2021 YILININ SON GÜNLERİNDE AÇIKLANAN YENİ EKONOMİK ÖNLEM PAKETİ 2022 YILINA YÖN VERECEK BİR GELİŞME OLDU.

Dünyada 2020 ve 2021 yılında gerçekleştirilen parasal genişleme sonucu enflasyonun beklenenden hızlı yükselmesi ve geçici olmayacağına dair beklentilerin artması, merkez bankalarının daha hızlı aksiyon almalarına neden oldu. Bu kapsamda Fed, varlık alım programını daha hızlı sonlandırırken, 2022 yılında da 3 kez faiz artırımına gitmesi bekleniyor.

Fed ile birlikte İngiltere Merkez Bankası da dahil olmak üzere diğer majör Merkez Bankaları da parasal sıkılaştırma yönünde adım atmaya başladı. Merkez bankalarının bilanço genişlemelerini beklenenden önce bitirmesi, bilanço genişlemesi döneminde yükselen küresel borsalarda aşağı yönlü baskı oluşturmaya başladı.

Merkez bankası bilançolarının parasal sıkılaştırmalarını derinleştireceği 2022 yılında, finansal piyasalarda geri çekilmeler görülebilir. Enflasyonun beklenti doğrultusunda aşağı yönlü trende girmesi, enflasyona karşı en güvenli limanlardan biri olarak gösterilen ons altının 1.800 doların altına kalıcı olarak sarkmasına neden olabilirken, faiz artışlarının enflasyonu düşürmek için yeterli olmaması durumunda ise altında 1.900 doların üzerine doğru bir hareket görülebilir.

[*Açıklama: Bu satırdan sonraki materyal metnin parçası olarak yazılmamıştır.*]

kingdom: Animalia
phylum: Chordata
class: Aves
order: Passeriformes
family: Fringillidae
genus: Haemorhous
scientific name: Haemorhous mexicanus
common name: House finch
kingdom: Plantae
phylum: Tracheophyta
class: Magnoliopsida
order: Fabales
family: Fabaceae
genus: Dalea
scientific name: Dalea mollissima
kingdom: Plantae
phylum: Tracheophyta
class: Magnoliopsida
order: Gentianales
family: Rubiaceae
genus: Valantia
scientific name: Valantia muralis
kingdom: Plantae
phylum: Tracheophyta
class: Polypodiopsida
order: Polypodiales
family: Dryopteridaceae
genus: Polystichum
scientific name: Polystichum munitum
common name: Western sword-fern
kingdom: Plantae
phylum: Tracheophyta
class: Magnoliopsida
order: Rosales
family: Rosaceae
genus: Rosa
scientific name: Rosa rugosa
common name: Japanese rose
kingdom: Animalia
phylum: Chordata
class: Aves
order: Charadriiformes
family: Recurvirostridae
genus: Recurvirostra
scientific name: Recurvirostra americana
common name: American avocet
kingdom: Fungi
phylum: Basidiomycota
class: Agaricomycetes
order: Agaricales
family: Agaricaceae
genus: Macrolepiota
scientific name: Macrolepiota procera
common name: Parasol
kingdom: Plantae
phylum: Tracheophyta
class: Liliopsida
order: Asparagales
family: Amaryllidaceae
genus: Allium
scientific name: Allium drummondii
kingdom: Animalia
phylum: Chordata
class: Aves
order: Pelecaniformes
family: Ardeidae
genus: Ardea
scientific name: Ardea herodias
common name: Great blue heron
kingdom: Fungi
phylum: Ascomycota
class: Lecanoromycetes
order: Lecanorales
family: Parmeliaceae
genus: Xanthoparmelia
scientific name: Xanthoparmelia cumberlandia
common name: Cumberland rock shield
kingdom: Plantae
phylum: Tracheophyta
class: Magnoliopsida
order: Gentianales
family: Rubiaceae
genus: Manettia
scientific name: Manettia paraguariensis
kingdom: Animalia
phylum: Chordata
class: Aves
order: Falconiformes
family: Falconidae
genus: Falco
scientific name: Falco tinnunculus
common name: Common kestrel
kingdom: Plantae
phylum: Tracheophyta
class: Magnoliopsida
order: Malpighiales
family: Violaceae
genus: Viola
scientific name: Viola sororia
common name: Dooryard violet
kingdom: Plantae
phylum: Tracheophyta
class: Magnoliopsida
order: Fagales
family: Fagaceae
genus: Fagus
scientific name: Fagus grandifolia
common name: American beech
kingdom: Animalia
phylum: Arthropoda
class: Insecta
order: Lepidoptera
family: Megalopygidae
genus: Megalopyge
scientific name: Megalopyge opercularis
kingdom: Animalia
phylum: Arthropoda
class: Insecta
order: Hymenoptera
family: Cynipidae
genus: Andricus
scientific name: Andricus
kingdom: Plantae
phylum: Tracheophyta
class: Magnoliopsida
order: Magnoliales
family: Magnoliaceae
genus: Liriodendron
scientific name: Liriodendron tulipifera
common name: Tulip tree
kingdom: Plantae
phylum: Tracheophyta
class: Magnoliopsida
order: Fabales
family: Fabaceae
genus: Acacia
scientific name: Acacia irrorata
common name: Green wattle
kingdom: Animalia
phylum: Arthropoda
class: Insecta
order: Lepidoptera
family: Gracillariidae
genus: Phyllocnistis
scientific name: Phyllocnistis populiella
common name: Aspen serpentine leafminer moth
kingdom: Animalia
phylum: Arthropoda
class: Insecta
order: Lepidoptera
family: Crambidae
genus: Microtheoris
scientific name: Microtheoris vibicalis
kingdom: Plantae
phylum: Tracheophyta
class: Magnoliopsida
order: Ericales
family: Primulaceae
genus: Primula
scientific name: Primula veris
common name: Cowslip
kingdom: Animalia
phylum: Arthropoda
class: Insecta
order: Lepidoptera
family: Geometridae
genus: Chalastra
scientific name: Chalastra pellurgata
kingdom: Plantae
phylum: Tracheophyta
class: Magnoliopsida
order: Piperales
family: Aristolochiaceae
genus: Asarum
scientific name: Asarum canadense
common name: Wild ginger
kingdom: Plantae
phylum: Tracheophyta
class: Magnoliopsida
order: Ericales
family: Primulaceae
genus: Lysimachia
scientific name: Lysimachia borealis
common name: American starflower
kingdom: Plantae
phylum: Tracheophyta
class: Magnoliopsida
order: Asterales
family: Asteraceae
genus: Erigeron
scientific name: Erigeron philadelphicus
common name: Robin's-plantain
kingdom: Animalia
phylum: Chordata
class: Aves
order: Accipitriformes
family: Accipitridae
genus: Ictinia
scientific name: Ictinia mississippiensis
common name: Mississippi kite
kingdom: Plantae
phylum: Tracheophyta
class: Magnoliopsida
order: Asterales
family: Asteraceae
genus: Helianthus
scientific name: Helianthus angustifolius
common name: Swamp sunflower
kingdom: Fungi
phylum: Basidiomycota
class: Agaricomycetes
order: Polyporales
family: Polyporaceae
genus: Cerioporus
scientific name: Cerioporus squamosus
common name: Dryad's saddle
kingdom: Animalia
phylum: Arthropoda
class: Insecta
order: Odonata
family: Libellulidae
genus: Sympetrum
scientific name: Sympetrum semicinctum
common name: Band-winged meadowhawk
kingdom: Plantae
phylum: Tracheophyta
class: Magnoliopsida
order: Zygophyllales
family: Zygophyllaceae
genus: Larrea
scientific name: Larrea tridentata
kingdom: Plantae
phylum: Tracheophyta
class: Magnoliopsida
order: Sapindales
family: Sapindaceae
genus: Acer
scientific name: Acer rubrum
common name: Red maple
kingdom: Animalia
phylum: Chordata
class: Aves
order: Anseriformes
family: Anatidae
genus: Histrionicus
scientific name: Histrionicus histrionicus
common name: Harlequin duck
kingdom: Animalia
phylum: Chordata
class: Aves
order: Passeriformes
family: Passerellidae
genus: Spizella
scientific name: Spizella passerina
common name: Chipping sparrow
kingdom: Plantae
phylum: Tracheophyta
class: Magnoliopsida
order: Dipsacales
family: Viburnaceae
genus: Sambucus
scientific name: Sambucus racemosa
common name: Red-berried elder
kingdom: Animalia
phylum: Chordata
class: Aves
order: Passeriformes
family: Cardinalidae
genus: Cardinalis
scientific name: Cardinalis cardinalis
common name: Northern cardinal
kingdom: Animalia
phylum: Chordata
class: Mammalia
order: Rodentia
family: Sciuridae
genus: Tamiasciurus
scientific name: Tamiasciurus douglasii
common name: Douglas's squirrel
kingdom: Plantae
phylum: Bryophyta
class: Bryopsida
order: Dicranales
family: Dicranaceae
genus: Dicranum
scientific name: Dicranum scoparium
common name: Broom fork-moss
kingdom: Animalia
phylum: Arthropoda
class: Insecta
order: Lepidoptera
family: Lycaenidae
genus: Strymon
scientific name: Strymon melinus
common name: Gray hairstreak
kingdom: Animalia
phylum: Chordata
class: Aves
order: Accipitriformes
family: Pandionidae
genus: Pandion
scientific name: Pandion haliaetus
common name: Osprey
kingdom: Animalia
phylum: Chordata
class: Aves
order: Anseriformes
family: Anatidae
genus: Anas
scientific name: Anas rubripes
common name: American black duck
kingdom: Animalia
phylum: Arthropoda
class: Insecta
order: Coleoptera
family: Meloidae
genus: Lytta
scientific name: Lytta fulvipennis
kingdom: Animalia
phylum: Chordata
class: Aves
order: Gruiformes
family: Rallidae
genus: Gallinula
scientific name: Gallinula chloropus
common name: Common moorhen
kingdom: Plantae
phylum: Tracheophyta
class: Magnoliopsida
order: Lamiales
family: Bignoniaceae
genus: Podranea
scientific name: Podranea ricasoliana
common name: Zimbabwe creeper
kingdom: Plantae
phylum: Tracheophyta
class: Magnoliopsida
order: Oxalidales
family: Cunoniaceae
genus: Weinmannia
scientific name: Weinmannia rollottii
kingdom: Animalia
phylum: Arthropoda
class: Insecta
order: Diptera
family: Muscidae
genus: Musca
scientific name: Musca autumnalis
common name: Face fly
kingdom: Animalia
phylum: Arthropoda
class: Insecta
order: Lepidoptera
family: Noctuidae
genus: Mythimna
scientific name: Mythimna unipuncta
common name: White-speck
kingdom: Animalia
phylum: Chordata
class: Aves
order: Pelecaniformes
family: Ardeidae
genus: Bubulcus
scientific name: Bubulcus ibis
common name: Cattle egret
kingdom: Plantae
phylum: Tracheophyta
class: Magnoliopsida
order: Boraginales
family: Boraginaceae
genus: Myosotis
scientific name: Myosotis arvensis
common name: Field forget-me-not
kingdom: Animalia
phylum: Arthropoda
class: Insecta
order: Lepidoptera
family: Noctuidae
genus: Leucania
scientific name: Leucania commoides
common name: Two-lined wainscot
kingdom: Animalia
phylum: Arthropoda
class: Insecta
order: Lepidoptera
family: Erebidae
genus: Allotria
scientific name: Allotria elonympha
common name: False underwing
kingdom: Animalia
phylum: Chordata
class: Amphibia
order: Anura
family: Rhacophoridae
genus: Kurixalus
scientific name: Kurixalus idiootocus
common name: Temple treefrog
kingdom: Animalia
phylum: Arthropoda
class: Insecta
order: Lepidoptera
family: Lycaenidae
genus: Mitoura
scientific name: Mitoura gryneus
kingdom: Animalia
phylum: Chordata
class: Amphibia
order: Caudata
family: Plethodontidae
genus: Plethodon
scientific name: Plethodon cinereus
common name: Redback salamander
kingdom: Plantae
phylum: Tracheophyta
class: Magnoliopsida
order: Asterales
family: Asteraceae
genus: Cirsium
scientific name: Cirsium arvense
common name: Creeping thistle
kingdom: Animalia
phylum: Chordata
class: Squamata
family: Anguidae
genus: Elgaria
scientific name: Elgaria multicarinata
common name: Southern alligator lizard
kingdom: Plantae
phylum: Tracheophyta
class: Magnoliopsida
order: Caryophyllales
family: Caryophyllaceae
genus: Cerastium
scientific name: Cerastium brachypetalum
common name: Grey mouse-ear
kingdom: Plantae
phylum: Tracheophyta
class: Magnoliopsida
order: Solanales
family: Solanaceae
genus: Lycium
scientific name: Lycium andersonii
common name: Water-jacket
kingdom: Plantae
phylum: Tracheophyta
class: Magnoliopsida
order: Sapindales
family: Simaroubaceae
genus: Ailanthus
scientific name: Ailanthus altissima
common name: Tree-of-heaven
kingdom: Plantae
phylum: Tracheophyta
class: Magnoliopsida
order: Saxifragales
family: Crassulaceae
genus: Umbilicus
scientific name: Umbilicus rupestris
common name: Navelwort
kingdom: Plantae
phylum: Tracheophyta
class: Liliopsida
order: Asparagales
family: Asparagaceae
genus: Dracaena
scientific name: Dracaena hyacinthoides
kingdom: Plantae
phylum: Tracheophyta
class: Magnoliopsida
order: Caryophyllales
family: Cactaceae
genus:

2021 yılının son dönemlerinde çıkan Omicron varyantının ilk incelemelerde Delta varyantına göre ölüm oranının daha az olması buna karşın ondan daha hızlı yayılması piyasalarda tedirginlik yaratmaya devam ediyor. Omicron varyantı dolayısıyla bazı ülkeler kısıtlamalarını artırırken bazı ülkeler de kapanmaya gitti. Omicron varyantının ekonomide yavaşlamaya yol açabileceği beklentisi ve gelişmiş ülke liderlerinin yüksek enerji fiyatları üzerine yaptığı açıklamalar petrolü aşağı yönlü baskılamaya devam ediyor. Türkiye’de ise, 2021 yılının son günlerinde açıklanan Yeni Ekonomik Önlem Paketi, 2022 yılına yön verecek bir gelişme oldu.

Dövizdeki sert yükselişin ardından 20 Aralık tarihinde Cumhurbaşkanı Erdoğan’ın açıkladığı ‘’Kur Korumalı TL Mevduat’’ desteği, döviz kurunu 18,3674 TL seviyesinden 10,2520 TL seviyesine kadar geri çekti. Dolardaki bu geri çekilme, borsadaki şirketlerin kur artışından ve enflasyondan kaynaklı gelirlerinin ve karlıklarının artacağı yönündeki beklentinin azalmasına neden oldu. Ayrıca algoritmalar ve kredili işlemlerle birlikte borsaya alternatif yatırım araçlarından biri olan risksiz mevduat getirilerinde ‘’kur farkı’’ eklemesi yapılacak olması, mevduat getirileri enflasyonun altında kalmadan önce, yatırımını mevduatta tutan mevduat yatırımcısını tekrar çekebileceği beklentisi satışları artırdı.

Son bir yılda borsadaki yatırımcı sayısının yaklaşık 2 milyondan 2,4 milyona çıkması bu konudaki endişeleri doğrular nitelikte. Diğer yandan endeksin 2.400 seviyelerinden 1.726 seviyelerine kadar geri çekilmesi ve kur artışının yansıyacağı son çeyrek bilançosu öncesi gelişmekte olan ülkelerde olması beklenen 7 ile 10 F/K oranını altında güçlü şirketlerin olması 2022 yılında uzun vadeli yatırımcılar için büyük fırsat oluşturuyor. Hisse senedi yatırımları için özellikle enflasyondaki artıştan ve dövizdeki yükselişten fayda sağlayabilecek, döviz pozisyonu yüksek, fiyat artışlarında satışları adet bazında azalmayacak ve üretim yapan şirketlerden oluşan bir sepet tercih edilebilir.

Borsa İstanbul’un dolar bazında yükselmemiş olması, Türkiye’nin konumu ve üretim kapasitesi piyasaları desteklerken dolardaki dalgalanma, yeni varyant endişeleri ve dünyada hızla yükselen enflasyon sonucu merkez bankalarının beklenenden önce faiz arttıracağı beklentisi piyasalar üzerinde baskı oluşturmaya devam ediyor.